Something about Kate Winslet’s face, all that food preparation and the sedate pace of HBO’s mini-series made you almost forget: this is meant to be film noir. It all comes bubbling to the fore in the fifth (and
final part) and we’re reminded that author
James M Cain
also penned
Double Indemnity and
The Postman Always Rings Twice. After last week’s anaemic instalment, we are firmly back in the world of seedy deals, murky motivations and the creeping darkness of the human soul. Yup, it’s not all cupcakes and chicken lunches at Mildred’s.
As if she wasn’t forewarned enough, Mildred is told again at the outset that daughter Veda is "snake, is bitch" by her thickly Italian accented music impresario. By now Veda has left home and her singing career, as a coloratura soprano, is really taking off. She is still estranged from Mildred but that is about to change.
Meanwhile, a chance encounter sees Mildred stumble over her old beau Monte Barragan (Guy Pierce) and shortly after giving her a real estate tour of Pasadena, she quickly finds find herself on the receiving end of an oral pleasuring. By now we get the fact that director Todd Haynes is presenting the sex as frank and natural. What’s lacking is chemistry. Despite several rude couplings (‘it’s not television, its HBO’) the two of them have never really sparked, giving you the impression something is not quite right there; who is using who?
Either way Mildred’s satisfaction leads to a marriage proposal and she agrees to buy Monte’s Pasadena mansion, leading to financial strains and ultimately, a properly twisted ending.
As we’ve said all along, it all hinges around Darth Veda but unlike earlier in the story, the final round gives Veda’s action a real sting. Monte is instrumental in bringing Veda back into the maternal bosom to celebrate their wedding. After which Mildred gets all dewy-eyed again about her daughter; losing focus on her own business to follow and help support Veda’s now burgeoning operatic career. Big mistake.

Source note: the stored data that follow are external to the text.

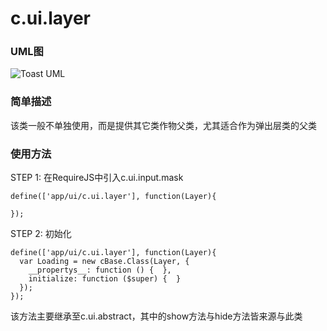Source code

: # c.ui.layer

### UML图

![Toast UML](http://git.dev.sh.ctripcorp.com/ctrip-mobile-web-union/ctrip-wireless-h5-lizard/raw/H5V2.2S6/doc/img/c.ui.layer.png)

### 简单描述
该类一般不单独使用，而是提供其它类作物父类，尤其适合作为弹出层类的父类

### 使用方法

STEP 1: 在RequireJS中引入c.ui.input.mask

    define(['app/ui/c.ui.layer'], function(Layer){

    });

STEP 2: 初始化

    define(['app/ui/c.ui.layer'], function(Layer){
      var Loading = new cBase.Class(Layer, {
        __propertys__: function () {  },
        initialize: function ($super) {  }
      });
    });

该方法主要继承至c.ui.abstract，其中的show方法与hide方法皆来源与此类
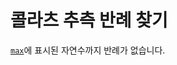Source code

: <h1>콜라츠 추측 반례 찾기</h1>

<a href="https://github.com/MathematicsResearch/Finding-Collatz-Conjectural-Counterexamples/blob/main/max"><code>max</code></a>에 표시된 자연수까지 반례가 없습니다.
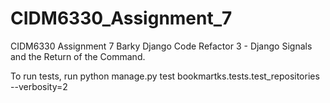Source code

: # CIDM6330_Assignment_7
CIDM6330 Assignment 7 Barky Django Code Refactor 3 - Django Signals and the Return of the Command.

To run tests, run python manage.py test bookmartks.tests.test_repositories --verbosity=2
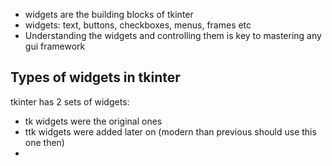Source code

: - widgets are the building blocks of tkinter
- widgets: text, buttons, checkboxes, menus, frames etc
- Understanding the widgets and controlling them is key to mastering any gui framework
## Types of widgets in tkinter
tkinter has 2 sets of widgets:
- tk widgets were the original ones
- ttk widgets were added later on (modern than previous should use this one then)
- 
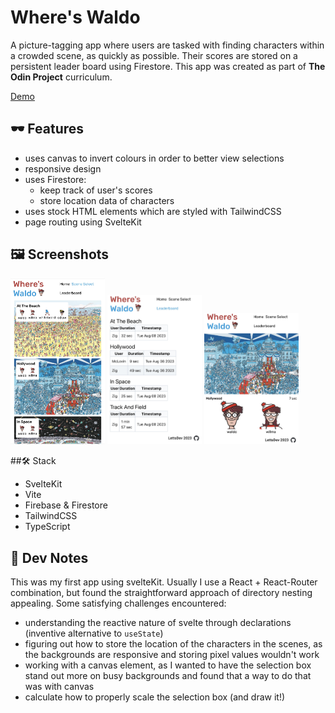 # Where's Waldo

A picture-tagging app where users are tasked with finding characters within a crowded scene, as quickly as possible. Their scores are stored on a persistent leader board using Firestore. This app was created as part of **The Odin Project** curriculum.

[Demo](https://waldo-20f80.web.app/)

## :dark_sunglasses: Features

- uses canvas to invert colours in order to better view selections
- responsive design
- uses Firestore:
  - keep track of user's scores
  - store location data of characters
- uses stock HTML elements which are styled with TailwindCSS
- page routing using SvelteKit

## :framed_picture: Screenshots

<img  src="/src/lib/assets/IMG_6748.jpg" alt="mobile scene selection" width=30%/>
<img  src="/src/lib/assets/IMG_6749.jpg" alt="mobile leaderboard" width=30%/>
<img  src="/src/lib/assets/IMG_6750.jpg" alt="mobile scene" width=30%/>

##:hammer_and_wrench: Stack

- SvelteKit
- Vite
- Firebase & Firestore
- TailwindCSS
- TypeScript

## :memo: Dev Notes

This was my first app using svelteKit. Usually I use a React + React-Router combination, but found the straightforward approach of directory nesting appealing. Some satisfying challenges encountered:

- understanding the reactive nature of svelte through declarations (inventive alternative to `useState`)
- figuring out how to store the location of the characters in the scenes, as the backgrounds are responsive and storing pixel values wouldn't work
- working with a canvas element, as I wanted to have the selection box stand out more on busy backgrounds and found that a way to do that was with canvas
- calculate how to properly scale the selection box (and draw it!)
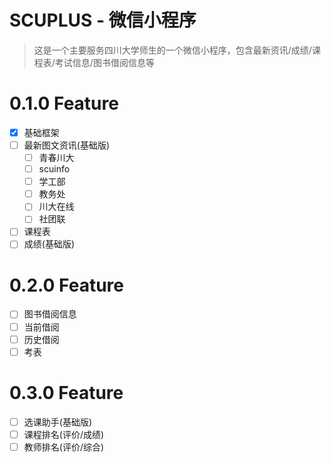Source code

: # SCUPLUS - 微信小程序

> 这是一个主要服务四川大学师生的一个微信小程序，包含最新资讯/成绩/课程表/考试信息/图书借阅信息等

# 0.1.0 Feature

- [x] 基础框架
- [ ] 最新图文资讯(基础版)
  - [ ] 青春川大
  - [ ] scuinfo
  - [ ] 学工部
  - [ ] 教务处
  - [ ] 川大在线
  - [ ] 社团联

- [ ] 课程表
- [ ] 成绩(基础版)

# 0.2.0 Feature

- [ ] 图书借阅信息
 - [ ] 当前借阅
 - [ ] 历史借阅
- [ ] 考表

# 0.3.0 Feature
- [ ] 选课助手(基础版)
 - [ ] 课程排名(评价/成绩)
 - [ ] 教师排名(评价/综合)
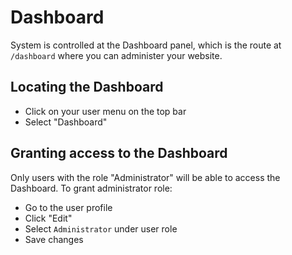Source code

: # Dashboard

System is controlled at the Dashboard panel, which is the route at `/dashboard` where you can administer your website.

## Locating the Dashboard

- Click on your user menu on the top bar
- Select "Dashboard"

## Granting access to the Dashboard

Only users with the role "Administrator" will be able to access the Dashboard. To grant administrator role:

- Go to the user profile
- Click "Edit"
- Select `Administrator` under user role
- Save changes
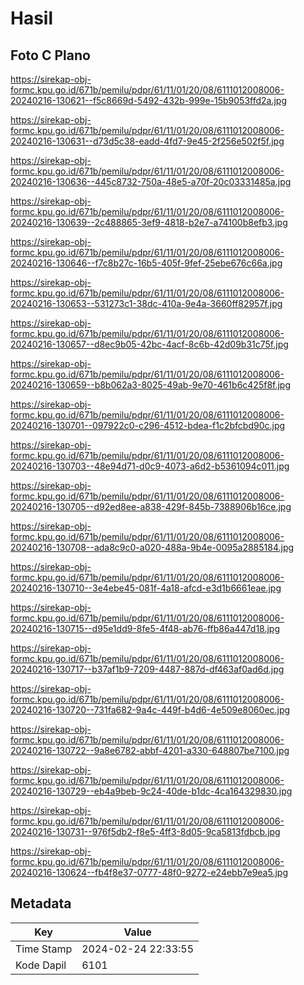 # Hasil

## Foto C Plano

https://sirekap-obj-formc.kpu.go.id/671b/pemilu/pdpr/61/11/01/20/08/6111012008006-20240216-130621--f5c8669d-5492-432b-999e-15b9053ffd2a.jpg

https://sirekap-obj-formc.kpu.go.id/671b/pemilu/pdpr/61/11/01/20/08/6111012008006-20240216-130631--d73d5c38-eadd-4fd7-9e45-2f256e502f5f.jpg

https://sirekap-obj-formc.kpu.go.id/671b/pemilu/pdpr/61/11/01/20/08/6111012008006-20240216-130636--445c8732-750a-48e5-a70f-20c03331485a.jpg

https://sirekap-obj-formc.kpu.go.id/671b/pemilu/pdpr/61/11/01/20/08/6111012008006-20240216-130639--2c488865-3ef9-4818-b2e7-a74100b8efb3.jpg

https://sirekap-obj-formc.kpu.go.id/671b/pemilu/pdpr/61/11/01/20/08/6111012008006-20240216-130646--f7c8b27c-16b5-405f-9fef-25ebe676c66a.jpg

https://sirekap-obj-formc.kpu.go.id/671b/pemilu/pdpr/61/11/01/20/08/6111012008006-20240216-130653--531273c1-38dc-410a-9e4a-3660ff82957f.jpg

https://sirekap-obj-formc.kpu.go.id/671b/pemilu/pdpr/61/11/01/20/08/6111012008006-20240216-130657--d8ec9b05-42bc-4acf-8c6b-42d09b31c75f.jpg

https://sirekap-obj-formc.kpu.go.id/671b/pemilu/pdpr/61/11/01/20/08/6111012008006-20240216-130659--b8b062a3-8025-49ab-9e70-461b6c425f8f.jpg

https://sirekap-obj-formc.kpu.go.id/671b/pemilu/pdpr/61/11/01/20/08/6111012008006-20240216-130701--097922c0-c296-4512-bdea-f1c2bfcbd90c.jpg

https://sirekap-obj-formc.kpu.go.id/671b/pemilu/pdpr/61/11/01/20/08/6111012008006-20240216-130703--48e94d71-d0c9-4073-a6d2-b5361094c011.jpg

https://sirekap-obj-formc.kpu.go.id/671b/pemilu/pdpr/61/11/01/20/08/6111012008006-20240216-130705--d92ed8ee-a838-429f-845b-7388906b16ce.jpg

https://sirekap-obj-formc.kpu.go.id/671b/pemilu/pdpr/61/11/01/20/08/6111012008006-20240216-130708--ada8c9c0-a020-488a-9b4e-0095a2885184.jpg

https://sirekap-obj-formc.kpu.go.id/671b/pemilu/pdpr/61/11/01/20/08/6111012008006-20240216-130710--3e4ebe45-081f-4a18-afcd-e3d1b6661eae.jpg

https://sirekap-obj-formc.kpu.go.id/671b/pemilu/pdpr/61/11/01/20/08/6111012008006-20240216-130715--d95e1dd9-8fe5-4f48-ab76-ffb86a447d18.jpg

https://sirekap-obj-formc.kpu.go.id/671b/pemilu/pdpr/61/11/01/20/08/6111012008006-20240216-130717--b37af1b9-7209-4487-887d-df463af0ad6d.jpg

https://sirekap-obj-formc.kpu.go.id/671b/pemilu/pdpr/61/11/01/20/08/6111012008006-20240216-130720--731fa682-9a4c-449f-b4d6-4e509e8060ec.jpg

https://sirekap-obj-formc.kpu.go.id/671b/pemilu/pdpr/61/11/01/20/08/6111012008006-20240216-130722--9a8e6782-abbf-4201-a330-648807be7100.jpg

https://sirekap-obj-formc.kpu.go.id/671b/pemilu/pdpr/61/11/01/20/08/6111012008006-20240216-130729--eb4a9beb-9c24-40de-b1dc-4ca164329830.jpg

https://sirekap-obj-formc.kpu.go.id/671b/pemilu/pdpr/61/11/01/20/08/6111012008006-20240216-130731--976f5db2-f8e5-4ff3-8d05-9ca5813fdbcb.jpg

https://sirekap-obj-formc.kpu.go.id/671b/pemilu/pdpr/61/11/01/20/08/6111012008006-20240216-130624--fb4f8e37-0777-48f0-9272-e24ebb7e9ea5.jpg


## Metadata

| Key        | Value               |
| ---------- | ------------------- |
| Time Stamp | 2024-02-24 22:33:55 |
| Kode Dapil | 6101                |



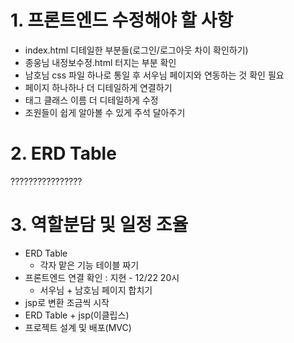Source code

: # 1. 프론트엔드 수정해야 할 사항
- index.html 디테일한 부분들(로그인/로그아웃 차이 확인하기)
- 종웅님 내정보수정.html 터지는 부분 확인
- 남호님 css 파일 하나로 통일 후 서우님 페이지와 연동하는 것 확인 필요
- 페이지 하나하나 더 디테일하게 연결하기
- 태그 클래스 이름 더 디테일하게 수정
- 조원들이 쉽게 알아볼 수 있게 주석 달아주기

# 2. ERD Table
????????????????

# 3. 역할분담 및 일정 조율
- ERD Table
  - 각자 맡은 기능 테이블 짜기
- 프론트엔드 연결 확인 : 지현 - 12/22 20시
  - 서우님 + 남호님 페이지 합치기
- jsp로 변환 조금씩 시작
- ERD Table + jsp(이클립스)
- 프로젝트 설계 및 배포(MVC)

The two strands that tie all this together, money and love, prove Mildred’s undoing. Her Laguna beach business starts to do badly and she gets threatened by her investors, who ask her why she has supported Veda’s development all this time and now doesn’t get any payback when the 20 year old’s career is bringing in the big bucks? It is a good question.
Before you can say ‘double cross’ the bombshell is dropped. Mildred returns home to the mansion to find Monte in bed with………… young Veda. We knew Monte was flaky and we also knew Veda adored him from when she was very young. The level of cruelty and the explanation Monte gives doesn’t seem to ring quite true. Nevertheless Evan Rachel Wood is given a nude scene; she gets out of bed and moves to the dresser, in full terrible defiance of her mother. It’s not surprising then that Mildred explodes with anger and ends up throttling her daughter nearly to death.
In a way this sequence of events seems to sum up the heart of Mildred Pierce – especially the casting of Kate Winslet. She doesn’t have a cruel face. In a way, she doesn’t have a face for film noir; she is not a double crosser or a femme fatale. So through all of this, you see Winslet’s care and maternal love for the daughter shine through and her decency too. And this is torn to pieces by the duplicitous Veda and her lover.
It’s payback then for Mildred – and for the audience – when she finally breaks her maternal devotion and agrees with first-husband Bert to say of Veda: "To hell with her".
There has been plenty to enjoy in this mini-series: from
Carter Burwell's music to a supporting cast that includes Oscar winner Melissa Leo as Mildred’s friend Lucy and Brian O’Byrne as the, ultimately, decent Bert. Plus nice snippets of 1930s dialogue: "Let’s get stinko!".
What is lacking is due to the stately pace of the five part mini-series. It really feels like a twisty, turny 140 minute movie stretched out over five hours. For that reason, you lose some of the zip and sassiness of a true film noir thriller. Of course you still get Kate Winslet’s stately performance and a classy show all round, if not quite a classic.